Fighting Words: “Ground Zero Mosque”

In 1978, the American Civil Liberties Union (ACLU) defended the rights of the Illinois Nazis of the National Socialist Party of America to stage a march in Skokie, a heavily Jewish community, many of which were Holocaust survivors.
Today, as emotions reach white heat over the issue of building a “Mosque at Ground Zero,” Abraham Fishman, head of the Anti-Defamation League (ADL), says of the bereaved, “Their anguish entitles them to positions that others would characterize as irrational.”
Really? Of course, the bereaved are entitled to whatever positions their emotions dictate—but should feelings trump the Constitution for everyone else? Free speech? Freedom to worship?
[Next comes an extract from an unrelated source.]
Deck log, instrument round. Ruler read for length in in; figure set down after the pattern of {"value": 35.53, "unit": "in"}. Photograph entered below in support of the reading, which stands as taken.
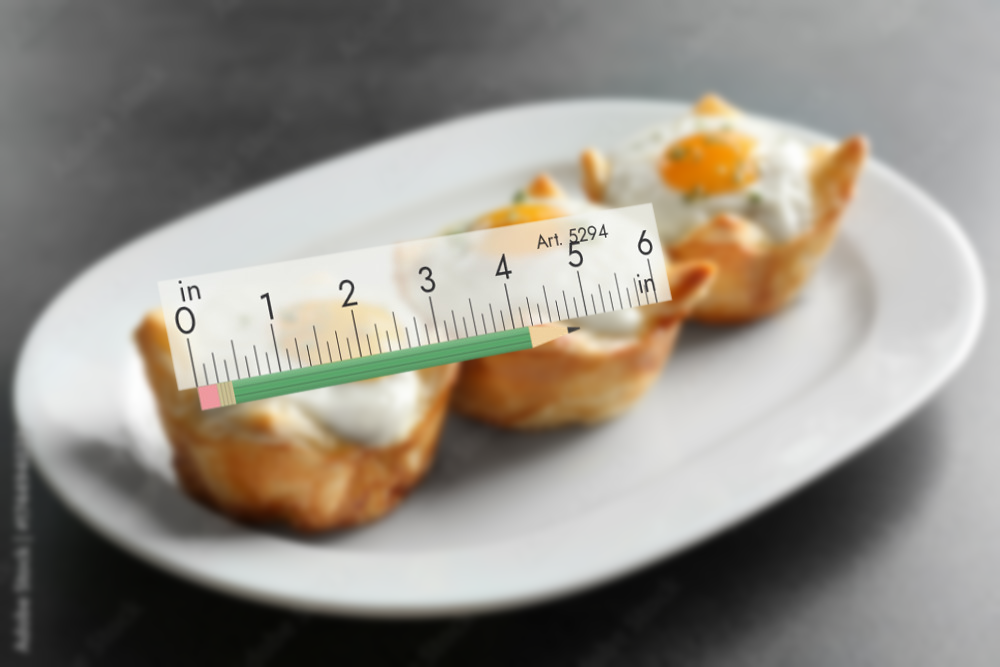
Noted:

The simple legality of erecting a within-code building on private property?
As Valerie Dixon—among others—pointed out in The Washington Post, “Islam did not attack the United States on September 11, 2001. Criminals attacked this nation.”
Just so, Christianity did not blow up the Murrah Building in Oklahoma City—rather, a criminal from a Christian background.
Citizens of some 90 countries were killed on 9/11, numbers of them Muslims. Despite ADL’s position on the superiority of survivor anguish, not all the bereaved agree.
In a moving August 16 Newsweek piece, two mothers who lost firefighter sons spoke out. One was adamantly against the center, while the other declared, “If we manage to get it built, and can avoid violence in the process, the world can see that we believe in and practice freedom of religion.”
And the center itself? After objections to the name “Cordoba House,” it became “Park51,” from its Park Place address. Planned for its 100,000 square feet are a large Islamic “prayer room” (the mosque?), classrooms, an auditorium, galleries, a restaurant, a swimming pool, a gym—and a memorial to 9/11 victims.
Never was it thought that Park51 would be on “Ground Zero.” It would not even be visible from the 16-acre site.
One of the founders, Feisal Abdul Rauf, for 30 years has been imam (pastor) of an existing mosque, a tiny storefront just 10 blocks north.
President Barack Obama remarked, “As a citizen, and as President, I believe that Muslims have the same right to practice their religion as everyone else in this country.”
Obama added later that he wasn’t passing judgment on the wisdom of building at that location, but “on the right people have that dates back to our founding. That’s what our country is about.”
Waffling? No. The two are entirely different issues.